The title of composer and librettist David T. Little’s opus suggests a song cycle, and if heard in a concert context, that might be how the work comes across. Formally, it might also be a cantata. But in this brilliantly realized streaming production from Opera Philadelphia, Soldier Songs is unquestionably an opera—though one that features a sole singer-actor, the extraordinary Johnathan McCullough—with the scale, grandeur and theatricality the medium can deliver.
McCullough plays the unnamed protagonist, who appears to be in a PTSD haze. Our striking first glimpse of him a few minutes into the action almost doesn’t register as human. Wrapped in what looks like a flannel blanket, the figure might instead be bag of laundry.
It’s a gut-punch metaphor that echoes throughout Soldier Songs. Within minutes, though, he emerges as vulnerably, heartbreakingly mortal. We understand quickly that he is, in fact, mentally running through his combat from the confines of a squalid trailer where he apparently lives now, isolated in some kind of no man’s land.
“I Want to Be a Soldier” begins one narrative passage.

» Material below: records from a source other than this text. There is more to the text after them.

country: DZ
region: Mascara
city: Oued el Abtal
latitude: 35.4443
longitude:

But clearly, that experience itself is a collage, disoriented and confused. In the protagonist’s mind, toy soldiers merge with real combat, good guys with bad guys. He seems addicted to the violence of video games. What will happen if he gets shot, he wonders, concluding that he will just play the game again.
Still later, the perspective shifts again—now the soldier seems to have merged in his mind with a surviving father receiving the news of his son’s death. “Bring Me Back My Son,” pleads that parent, in one of the work’s loveliest passages, hauntingly punctuated with phrases of patriotic and anti-war songs heard in counterpoint underscoring.

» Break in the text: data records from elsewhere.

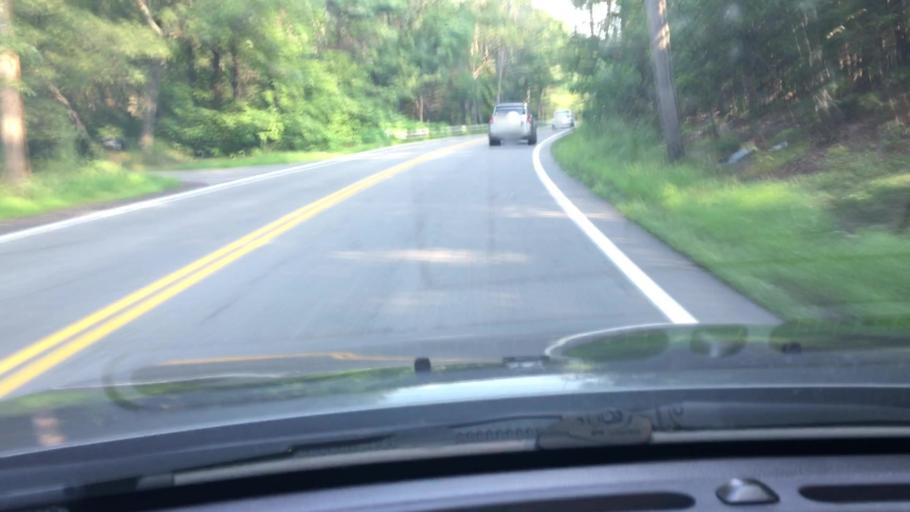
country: US
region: Massachusetts
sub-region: Worcester County
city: Westborough
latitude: 42.2497
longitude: -71.5844
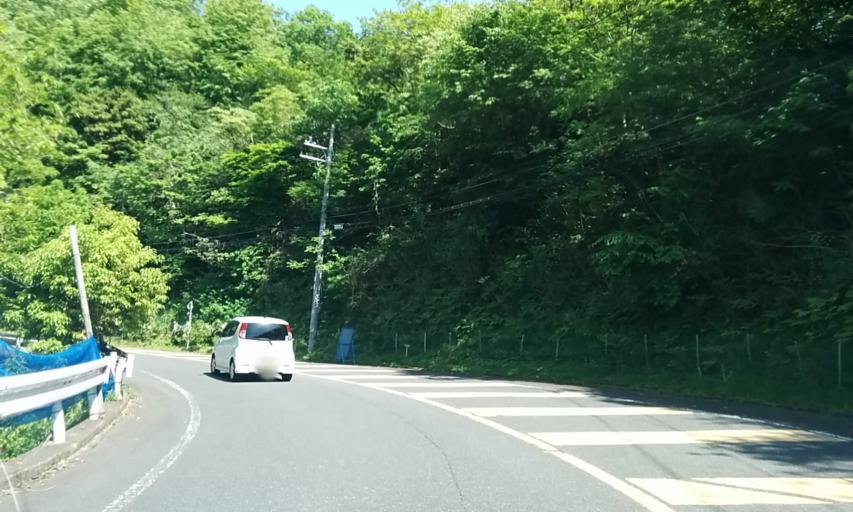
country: JP
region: Kyoto
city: Maizuru
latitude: 35.4609
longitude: 135.3525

Little’s Soldier Story score reflects the jumble of the protagonist’s experiences, as it moves through a gamut of styles that range from rock, to a more contemporary classical (often atonal) palette, to stretches of lyrical beauty.
Percussion plays a major role throughout, with piano anchoring the small but richly colored orchestrations. (Corrado Rovaris, Opera Philadelphia’s Music Director, is the unseen conductor here.) The vocal writing to me often evokes the twists-and-turns of Benjamin Britten, and it gives many opportunities to hear the high quality of McCulough’s rangy baritone.

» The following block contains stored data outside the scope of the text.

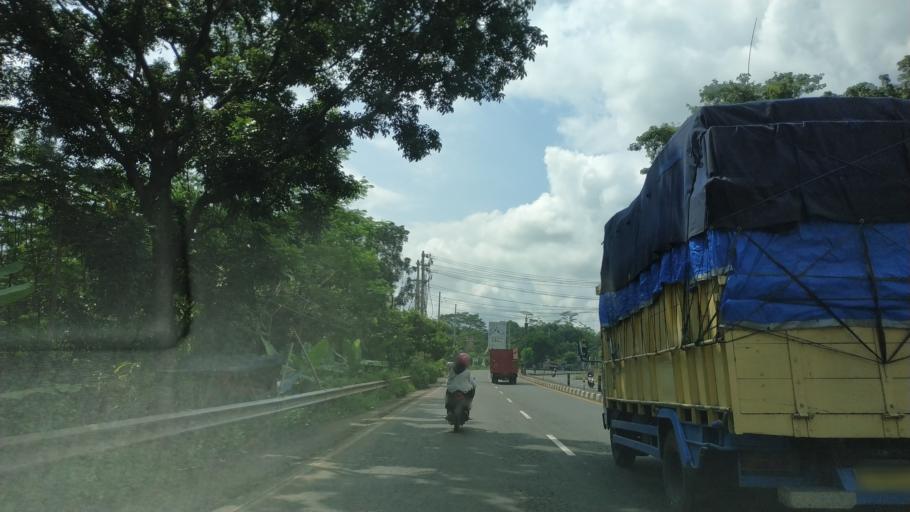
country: ID
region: Central Java
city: Pekalongan
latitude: -6.9332
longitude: 109.7710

But this tour-de-force performance is far more than singing. This is film acting of an extremely high caliber. That McCullough also directs here, and co-wrote the screenplay with James Darrah, is even more impressive. As with Zachary James’ visual album Call Out, which I reviewed in this space last week, I continue to be gobsmacked by the range of talents that the pandemic has revealed. (If we lived through COVID in the 1950s, would we have discovered that Birgit Nilsson was also a nascent Ingmar Bergman?)
Polymaths abound here—as I mentioned above, composer Little also wrote the libretto, which is based on interviews with combat veterans. Darrah also designed the production. The marvelous cinematography is by Phil Bradshaw.
I won’t say more about Soldier Songs, because it’s best to discover it on your own and let the power of its story unveil itself. But watching it, I remembered back to Opera Philadelphia’s first festival, in 2017, where Lembit Beecher’s I Have No More Stories to Tell You told a similar story of PTSD and its effects. A hallmark of the company has been its commitment to bringing opera to real people and events, and vice versa. That’s never been truer or more needed than it is today, and they are meeting the challenge with exceptional grace.
The Academy of Music may be dark, but Opera Philadelphia’s light of engagement in the community and beyond has never burned brighter.